We call a random vector $X_t$ the state because it completely describes the position of a dynamic system at time $t$ from the perspective of a model builder or an econometrician. We construct a consistent sequence of probability distributions $\operatorname{Pr}_{\ell}$ for a sequence of random vectors
$$
X^{[\ell]} \doteq\left[\begin{array}{c}
X_0 \\
X_1 \\
\vdots \\
X_{\ell}
\end{array}\right]
$$
for all nonnegative integers $\ell$ by specifying the following two elementary components of a Markov process: (i) a probability distribution for $X_0$, and (ii) a time-invariant distribution for $X_{t+1}$ conditional on $X_t$ for $t \geqslant 0$. All other probabilities are functions of these two distributions. By creatively defining the state vector $X_t$, a Markov specification includes many models used in applied research.

# 3.1 Constituents

Assume a state space $\mathcal{X}$ and a transition distribution $P\left(d x^* \mid x\right)$. For example, $\mathcal{X}$ could be $\mathbb{R}^n$ or a subset of $\mathbb{R}^n$. The transition distribution $P$ is a conditional probability measure for each $X_t=x$ in the state space, so it satisfies $\int_{\left\{x^* \in \mathcal{X}\right\}} P\left(d x^* \mid x\right)=1$ for every $x$ in the state space. If in addition we specify a marginal distribution $Q_0$ for the initial state $x_0$ over $\mathcal{X}$, then we have completely specified all joint distributions for the stochastic process $\left\{X_t, t=0,1, \ldots\right\}$.

The notation $P\left(d x^* \mid x\right)$ denotes a conditional probability measure; integration is over $x^*$ and conditioning is captured by $x$. Thus, $x^*$ is a possible realization of next period's state and $x$ is a realization of this period's state. The conditional probability measure $P\left(d x^* \mid x\right)$ assigns conditional probabilities to next period's state given that this period's state is $x$. Often, but not always, the conditional distributions have densities against a common distribution $\lambda\left(d x^*\right)$ to be used to integrate over states. That lets us use a transition density to represent the conditional probability measure.
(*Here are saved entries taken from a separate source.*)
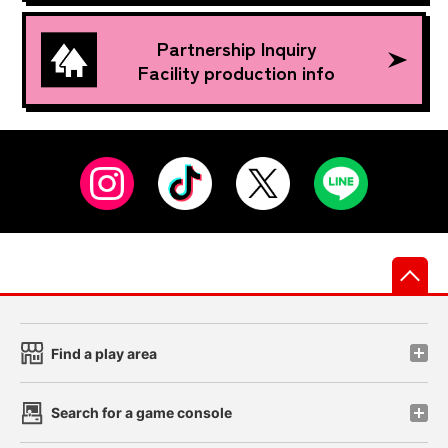
Partnership Inquiry
Facility production info
先
Find a play area
Search for a game console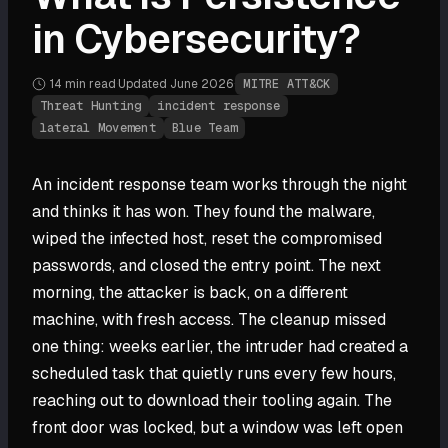
in Cybersecurity?
14 min
read
·
Updated
June 2026
·
MITRE ATT&CK
Threat Hunting
incident response
lateral Movement
Blue Team
An incident response team works through the night
and thinks it has won. They found the malware,
wiped the infected host, reset the compromised
passwords, and closed the entry point. The next
morning, the attacker is back, on a different
machine, with fresh access. The cleanup missed
one thing: weeks earlier, the intruder had created a
scheduled task that quietly runs every few hours,
reaching out to download their tooling again. The
front door was locked, but a window was left open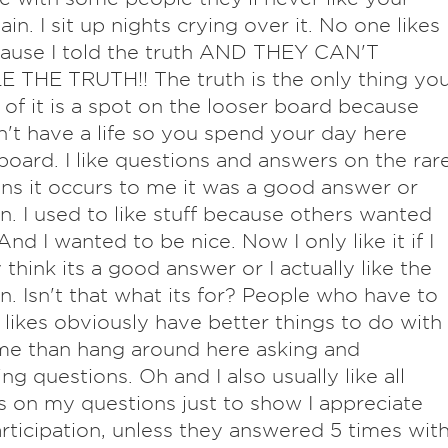
ain. I sit up nights crying over it. No one likes
ause I told the truth AND THEY CAN'T
THE TRUTH!! The truth is the only thing yo
 of it is a spot on the looser board because
't have a life so you spend your day here
board. I like questions and answers on the rar
ns it occurs to me it was a good answer or
n. I used to like stuff because others wanted
And I wanted to be nice. Now I only like it if I
 think its a good answer or I actually like the
n. Isn't that what its for? People who have to
 likes obviously have better things to do with
ime than hang around here asking and
ng questions. Oh and I also usually like all
 on my questions just to show I appreciate
articipation, unless they answered 5 times wit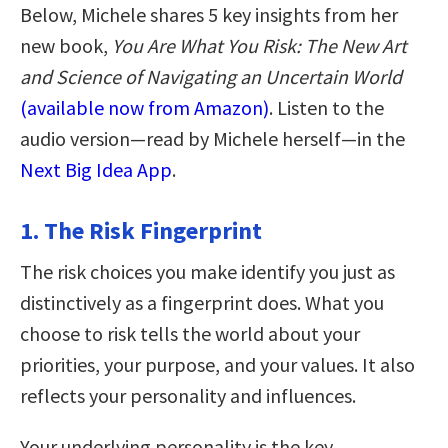
Below, Michele shares 5 key insights from her
new book,
You Are What You Risk: The New Art
and Science of Navigating an Uncertain World
(available now from Amazon)
. Listen to the
audio version—read by Michele herself—in the
Next Big Idea App
.
1. The Risk Fingerprint
The risk choices you make identify you just as
distinctively as a fingerprint does. What you
choose to risk tells the world about your
priorities, your purpose, and your values. It also
reflects your personality and influences.
Your underlying personality is the key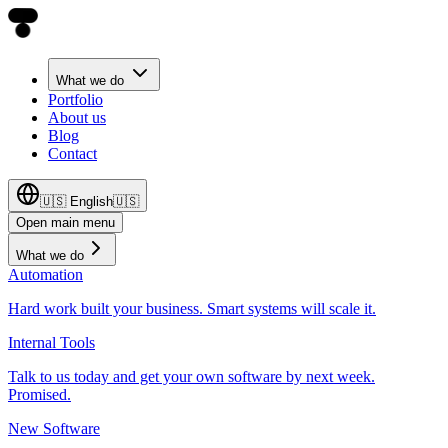
What we do
Portfolio
About us
Blog
Contact
🇺🇸
English
🇺🇸
Open main menu
What we do
Automation
Hard work built your business. Smart systems will scale it.
Internal Tools
Talk to us today and get your own software by next week.
Promised.
New Software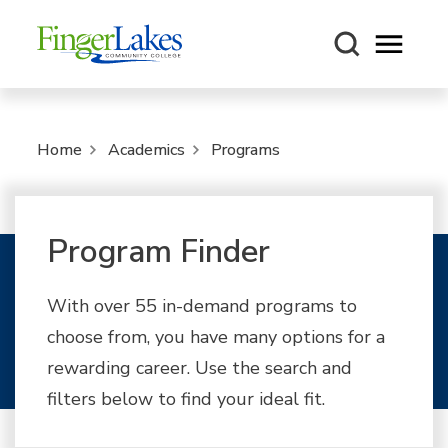
Open m
Home
Academics
Programs
Program Finder
With over 55 in-demand programs to
choose from, you have many options for a
rewarding career. Use the search and
filters below to find your ideal fit.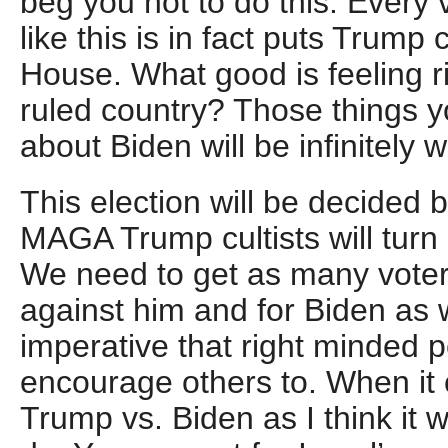
beg you not to do this. Every
like this is in fact puts Trump 
House. What good is feeling r
ruled country? Those things y
about Biden will be infinitely 
This election will be decided 
MAGA Trump cultists will turn 
We need to get as many voter
against him and for Biden as w
imperative that right minded 
encourage others to. When it
Trump vs. Biden as I think it wi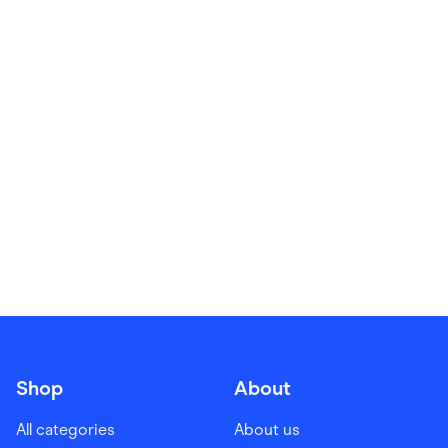
Food & Drinks
Gaming
Groceries
Health & Beauty
Home & Living
Marketplaces
Pets
Services & Utilities
Small Business Suppliers
Sustainable Products
Travel & Recreation
Shop
About
All categories
About us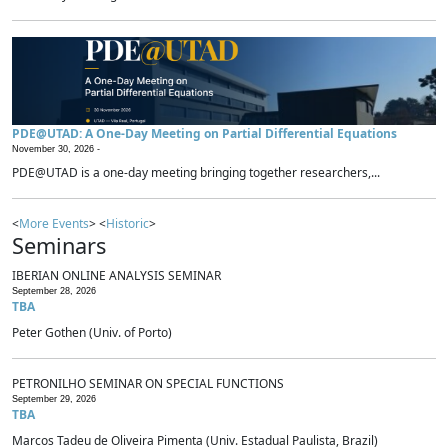
PDE@UTAD: A One-Day Meeting on Partial Differential Equations
November 30, 2026 -
PDE@UTAD is a one-day meeting bringing together researchers,...
<
More Events
> <
Historic
>
Seminars
IBERIAN ONLINE ANALYSIS SEMINAR
September 28, 2026
TBA
Peter Gothen (Univ. of Porto)
PETRONILHO SEMINAR ON SPECIAL FUNCTIONS
September 29, 2026
TBA
Marcos Tadeu de Oliveira Pimenta (Univ. Estadual Paulista, Brazil)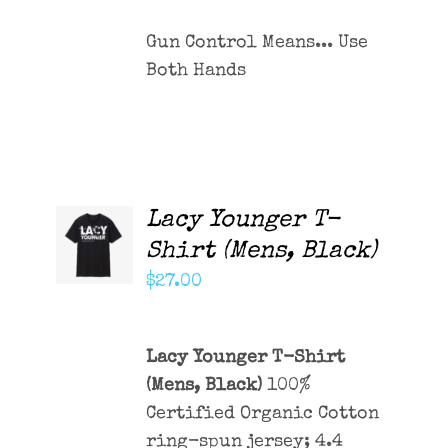
Gun Control Means... Use
Both Hands
Lacy Younger T-
ADD TO
CART
Shirt (Mens, Black)
/
DETAILS
$
27.00
Lacy Younger T-Shirt
(Mens, Black)
100%
Certified Organic Cotton
ring-spun jersey; 4.4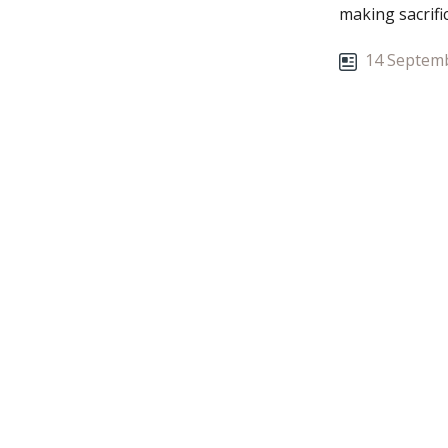
making sacrifi
stressed whe
14 Septemb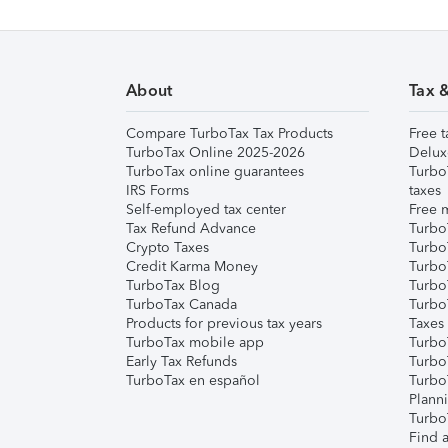
About
Tax 
Compare TurboTax Tax Products
Free t
TurboTax Online 2025-2026
Delux
TurboTax online guarantees
Turbo
IRS Forms
taxes
Self-employed tax center
Free m
Tax Refund Advance
Turbo
Crypto Taxes
Turbo
Credit Karma Money
TurboT
TurboTax Blog
TurboT
TurboTax Canada
Turbo
Products for previous tax years
Taxes
TurboTax mobile app
Turbo
Early Tax Refunds
Turbo
TurboTax en español
Turbo
Plann
TurboT
Find a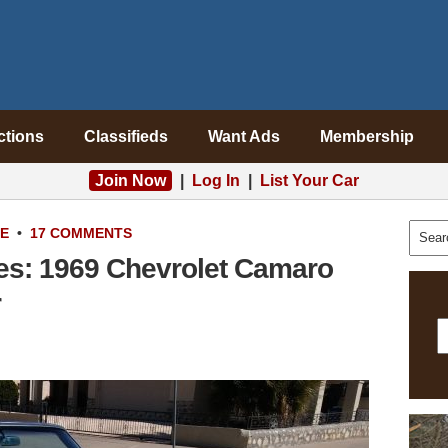
ctions
Classifieds
Want Ads
Membership
Join Now
|
Log In
|
List Your Car
LE
•
17 COMMENTS
es: 1969 Chevrolet Camaro
r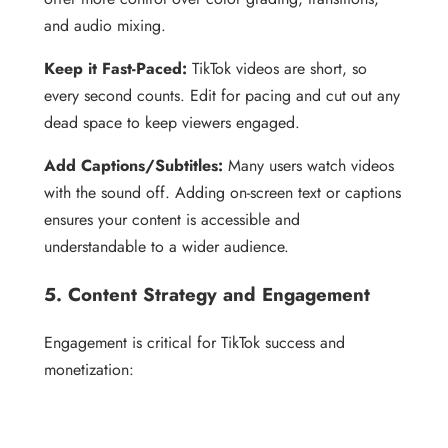
and audio mixing.
Keep it Fast-Paced:
TikTok videos are short, so
every second counts. Edit for pacing and cut out any
dead space to keep viewers engaged.
Add Captions/Subtitles:
Many users watch videos
with the sound off. Adding on-screen text or captions
ensures your content is accessible and
understandable to a wider audience.
5. Content Strategy and Engagement
Engagement is critical for TikTok success and
monetization: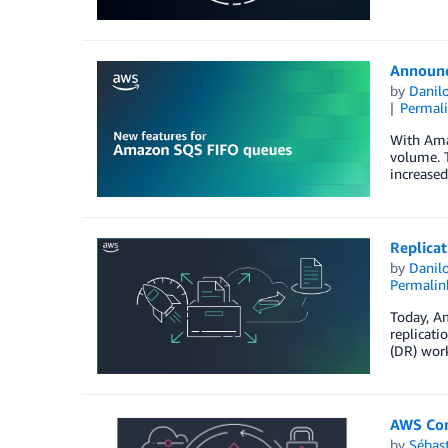
Announc
by
Danilo
Permal
With Ama
volume. T
increased
Replicat
by
Danilo
Permalin
Today, Am
replicati
(DR) work
AWS Con
by
Sébas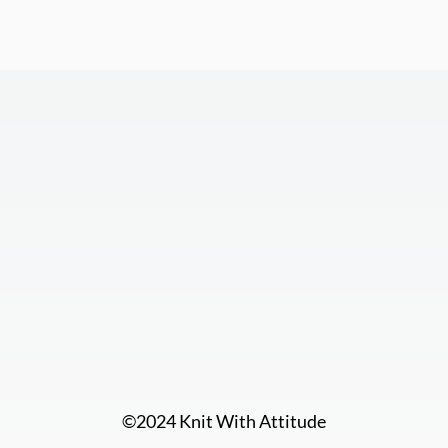
©2024 Knit With Attitude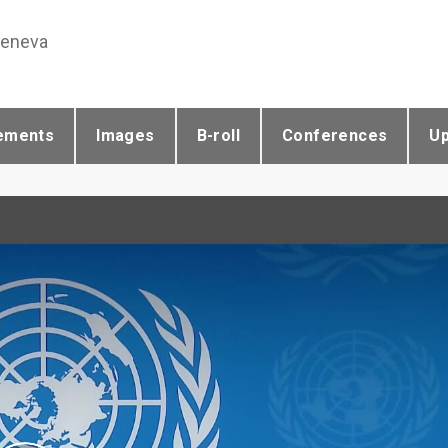
Geneva
ements
Images
B-roll
Conferences
U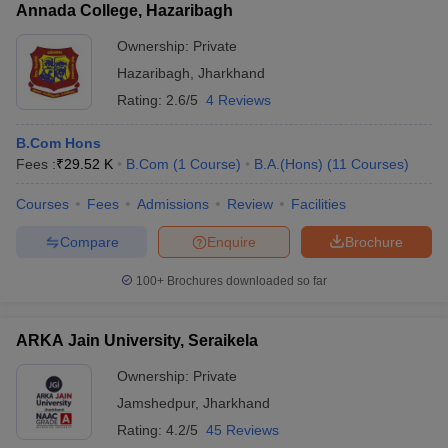
Annada College, Hazaribagh
Ownership:
Private
Hazaribagh
,
Jharkhand
Rating:
2.6/5
4 Reviews
B.Com Hons
Fees :
₹
29.52 K
B.Com
(
1
Course
)
B.A.(Hons)
(
11
Courses
)
Courses
Fees
Admissions
Review
Facilities
Compare
Enquire
Brochure
100+
Brochures downloaded so far
ARKA Jain University, Seraikela
Ownership:
Private
Jamshedpur
,
Jharkhand
Rating:
4.2/5
45 Reviews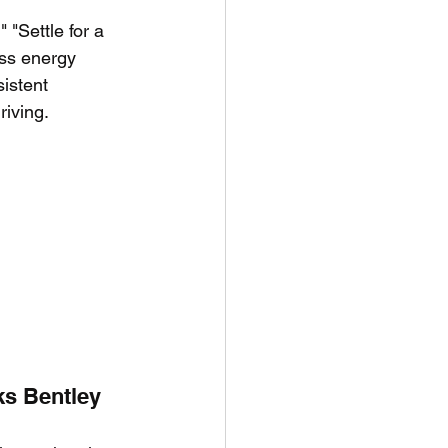
 "Settle for a 
ass energy 
istent 
riving.
ks Bentley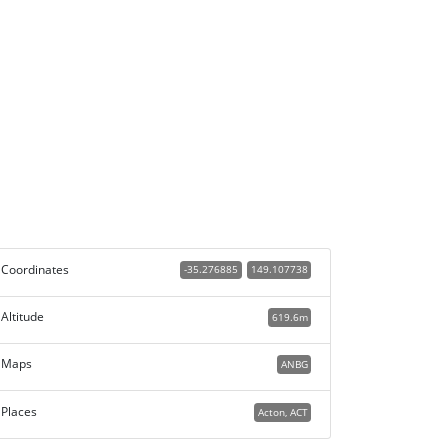
Coordinates
-35.276885
149.107738
Altitude
619.6m
Maps
ANBG
Places
Acton, ACT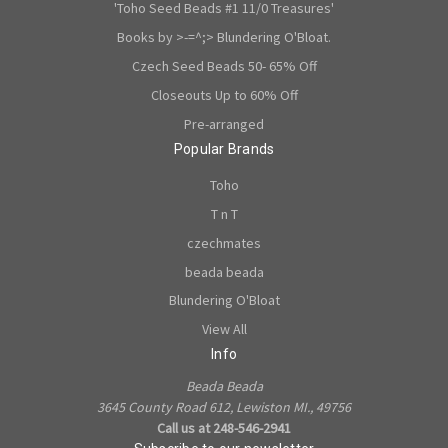
'Toho Seed Beads #1 11/0 Treasures'
Books by >-=^;> Blundering O'Bloat.
Czech Seed Beads 50- 65% Off
Closeouts Up to 60% Off
Pre-arranged
Popular Brands
Toho
T n T
czechmates
beada beada
Blundering O'Bloat
View All
Info
Beada Beada
3645 County Road 612, Lewiston MI., 49756
Call us at 248-546-2941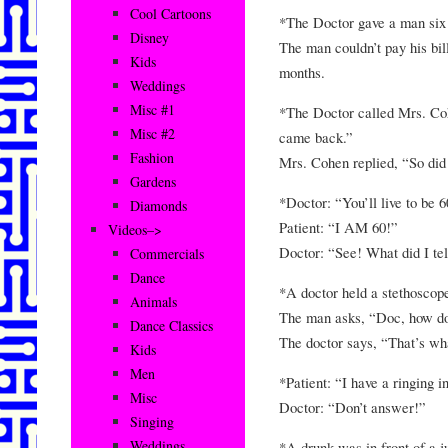
Cool Cartoons
*The Doctor gave a man six 
Disney
The man couldn’t pay his bil
Kids
months.
Weddings
Misc #1
*The Doctor called Mrs. Co
Misc #2
came back.”
Fashion
Mrs. Cohen replied, “So did 
Gardens
*Doctor: “You’ll live to be 6
Diamonds
Patient: “I AM 60!”
Videos–>
Doctor: “See! What did I tel
Commercials
Dance
*A doctor held a stethoscope
Animals
The man asks, “Doc, how do
Dance Classics
The doctor says, “That’s wh
Kids
Men
*Patient: “I have a ringing i
Misc
Doctor: “Don’t answer!”
Singing
Weddings
*A drunk was in front of a j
Example 3.1.1. A first-order vector autoregression is a Markov process. Here $Q_0(x)$ is a normal distribution with mean $\mu_0$ and covariance matrix $\Sigma_0$ and $P\left(d x^* \mid x\right)$ is a normal distribution with mean $A x$ and covariance matrix $B B^{\prime}$ for a square matrix $A$ and a matrix $B$ with full column rank. $\square$ These assumptions imply the vector autoregressive (VAR) representation
$$
X_{t+1}=A X_t+B W_{t+1},
$$
for $t \geqslant 0$, where $W_{t+1}$ is a multivariate standard normally distributed random vector that is independent of $X_t$.

Example 3.1.2. A discrete-state Markov chain consists of a $Q_0$ represented as a row vector and a transition probability $P\left(d x^* \mid x\right)$ represented as a matrix with one row and one column for each possible value of the state $x$. Rows contain vectors of probabilities of next period's state conditioned on a realized value of this period's state.

It is useful to construct an operator by applying a one-step conditional expectation operator to functions of a Markov state. Let $f: \mathcal{X} \rightarrow \mathbb{R}$. For bounded $f$, define:
$$
\mathbb{T} f(x)=E\left[f\left(X_{t+1}\right) \mid X_t=x\right]=\int_{\left\{x^* \in \mathcal{X}\right\}} f\left(x^*\right) P\left(d x^* \mid x\right) .
$$

The Law of Iterated Expectations justifies iterating on $\mathbb{T}$ to form conditional expectations of the function $f$ of the Markov state over longer horizons:
$$
\mathbb{T}^j f(x)=E\left[f\left(X_{t+j}\right) \mid X_t=x\right] .
$$

We can use the operator $\mathbb{T}$ to characterize a Markov process. Indeed, by applying $\mathbb{T}$ to a suitable range of test functions $f$, we can construct a conditional probability measure.

Fact 3.1.3. Start with a conditional expectation operator $\mathbb{T}$ that maps a space of bounded functions into itself. We can use $\mathbb{T}$ to construct a conditional probability measure $P\left(d x^* \mid x\right)$ provided that $\mathbb{T}$ is (a) well defined on the space of bounded functions, (b) preserves the bound, (c) maps nonnegative functions into nonnegative functions, and d) maps the unit function into the unit function.